The first technical option for performing Mucorales qPCR on blood samples was a combination of several genera-specific real time qPCR assays, developed  to detect the most frequent genera involved in human diseases, based on local epidemiology (Mucor/Rhizopus, Lichtheimia; Rhizomucor) (Millon et al. 2013, Millon et al. 2016). These assays showed sensitivity rates from 81% to 92%, depending on the volume of sample used for testing (Millon et al. 2016).

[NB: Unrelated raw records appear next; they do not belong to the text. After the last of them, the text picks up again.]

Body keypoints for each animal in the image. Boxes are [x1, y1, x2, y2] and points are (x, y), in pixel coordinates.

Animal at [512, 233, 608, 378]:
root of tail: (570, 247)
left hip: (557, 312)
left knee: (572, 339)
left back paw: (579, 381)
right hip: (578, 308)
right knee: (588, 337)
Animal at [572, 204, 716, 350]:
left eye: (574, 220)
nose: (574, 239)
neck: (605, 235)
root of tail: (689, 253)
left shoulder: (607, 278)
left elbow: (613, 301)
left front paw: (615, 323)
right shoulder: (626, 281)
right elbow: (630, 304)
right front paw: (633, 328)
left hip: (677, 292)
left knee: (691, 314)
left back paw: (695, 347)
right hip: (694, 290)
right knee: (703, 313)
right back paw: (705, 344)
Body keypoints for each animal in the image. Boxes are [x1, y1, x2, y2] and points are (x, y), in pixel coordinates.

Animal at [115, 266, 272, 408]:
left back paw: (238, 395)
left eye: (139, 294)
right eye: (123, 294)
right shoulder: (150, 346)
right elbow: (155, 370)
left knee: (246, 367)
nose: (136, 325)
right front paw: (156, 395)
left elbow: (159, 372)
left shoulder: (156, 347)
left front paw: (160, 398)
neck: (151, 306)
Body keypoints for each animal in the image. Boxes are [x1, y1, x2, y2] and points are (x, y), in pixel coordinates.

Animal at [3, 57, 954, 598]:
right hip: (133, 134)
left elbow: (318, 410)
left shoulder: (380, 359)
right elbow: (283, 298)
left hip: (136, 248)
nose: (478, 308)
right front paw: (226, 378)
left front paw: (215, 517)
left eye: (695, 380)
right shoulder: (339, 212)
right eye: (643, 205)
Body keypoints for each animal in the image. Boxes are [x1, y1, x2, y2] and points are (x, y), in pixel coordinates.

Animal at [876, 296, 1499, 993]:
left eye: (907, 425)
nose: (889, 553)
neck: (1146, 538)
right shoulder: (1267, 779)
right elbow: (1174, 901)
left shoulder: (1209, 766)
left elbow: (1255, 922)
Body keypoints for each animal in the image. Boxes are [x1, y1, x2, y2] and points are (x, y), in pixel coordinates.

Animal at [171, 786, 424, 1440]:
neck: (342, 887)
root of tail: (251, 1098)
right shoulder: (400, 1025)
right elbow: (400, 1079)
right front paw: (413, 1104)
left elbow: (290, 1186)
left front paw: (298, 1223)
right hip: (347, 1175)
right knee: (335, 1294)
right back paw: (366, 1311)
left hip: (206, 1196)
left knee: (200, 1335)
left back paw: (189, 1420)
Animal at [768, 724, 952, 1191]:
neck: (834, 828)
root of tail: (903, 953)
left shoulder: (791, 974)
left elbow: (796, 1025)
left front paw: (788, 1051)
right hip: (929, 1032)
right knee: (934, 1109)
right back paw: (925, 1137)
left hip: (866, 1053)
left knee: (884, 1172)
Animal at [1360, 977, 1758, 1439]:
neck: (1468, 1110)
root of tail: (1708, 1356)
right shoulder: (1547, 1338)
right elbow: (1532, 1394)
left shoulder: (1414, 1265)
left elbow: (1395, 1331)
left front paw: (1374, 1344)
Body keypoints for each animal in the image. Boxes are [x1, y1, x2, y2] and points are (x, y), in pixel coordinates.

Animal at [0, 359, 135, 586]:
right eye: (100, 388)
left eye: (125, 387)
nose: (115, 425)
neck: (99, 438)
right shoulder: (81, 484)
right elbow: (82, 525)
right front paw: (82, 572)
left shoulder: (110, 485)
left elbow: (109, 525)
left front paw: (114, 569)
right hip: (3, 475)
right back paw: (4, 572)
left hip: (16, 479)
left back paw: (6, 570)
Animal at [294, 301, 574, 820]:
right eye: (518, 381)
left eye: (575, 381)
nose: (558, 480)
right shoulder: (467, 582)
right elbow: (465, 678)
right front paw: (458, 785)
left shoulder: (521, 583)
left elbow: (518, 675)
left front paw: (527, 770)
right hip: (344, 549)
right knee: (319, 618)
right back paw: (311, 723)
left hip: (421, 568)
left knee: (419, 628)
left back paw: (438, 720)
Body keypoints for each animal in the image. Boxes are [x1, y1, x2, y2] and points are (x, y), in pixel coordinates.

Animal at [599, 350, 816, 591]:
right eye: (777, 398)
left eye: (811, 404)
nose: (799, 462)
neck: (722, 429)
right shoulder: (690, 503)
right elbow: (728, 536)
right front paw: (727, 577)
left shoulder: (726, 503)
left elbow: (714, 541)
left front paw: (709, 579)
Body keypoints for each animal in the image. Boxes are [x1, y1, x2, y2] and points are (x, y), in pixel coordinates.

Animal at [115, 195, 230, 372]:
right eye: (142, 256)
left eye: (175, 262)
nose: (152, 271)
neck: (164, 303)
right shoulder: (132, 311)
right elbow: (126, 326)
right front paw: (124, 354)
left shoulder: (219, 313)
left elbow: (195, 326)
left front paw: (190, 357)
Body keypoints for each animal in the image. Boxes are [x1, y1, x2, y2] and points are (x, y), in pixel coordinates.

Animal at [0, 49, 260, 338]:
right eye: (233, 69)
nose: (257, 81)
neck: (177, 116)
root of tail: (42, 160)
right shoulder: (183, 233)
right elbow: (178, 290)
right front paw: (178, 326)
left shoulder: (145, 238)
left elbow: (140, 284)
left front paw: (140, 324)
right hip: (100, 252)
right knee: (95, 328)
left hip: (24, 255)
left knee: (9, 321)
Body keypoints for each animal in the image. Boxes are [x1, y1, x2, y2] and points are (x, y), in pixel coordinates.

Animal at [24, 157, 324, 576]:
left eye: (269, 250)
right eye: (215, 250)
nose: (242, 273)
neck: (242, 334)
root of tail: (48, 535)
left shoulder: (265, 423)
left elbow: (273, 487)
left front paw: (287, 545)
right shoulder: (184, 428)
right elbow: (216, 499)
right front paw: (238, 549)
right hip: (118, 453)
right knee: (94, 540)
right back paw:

Another technical option is a probe-based Mucorales-specific real-time qPCR assay able to detect DNA from a broad range of clinically relevant Mucorales species (Springer, Lackner, et al. 2016). This technique, targeting specific fragments of the 18S rDNA gene, proved to be sensitive on serum samples, and can be performed using only one well of a qPCR plate. However, an additional step of sequencing is necessary to identify the genera. In this assay Mucorales DNA was detected in all sera from patients with probable/proven mucormycosis (100 %) and in 29 % of the possible cases of mucormycosis (Springer, Lackner, et al. 2016).

 

-Molecular diagnosis on urine samples , the data were added page 9 lines 190-192

The authors conclude that detection of  CotH from urine samples was more reliable than from plasma or BAL fuid, with a sensitivity of 90% and a specificity of 100% for proven mucormycosis (Baldin et al. 2018).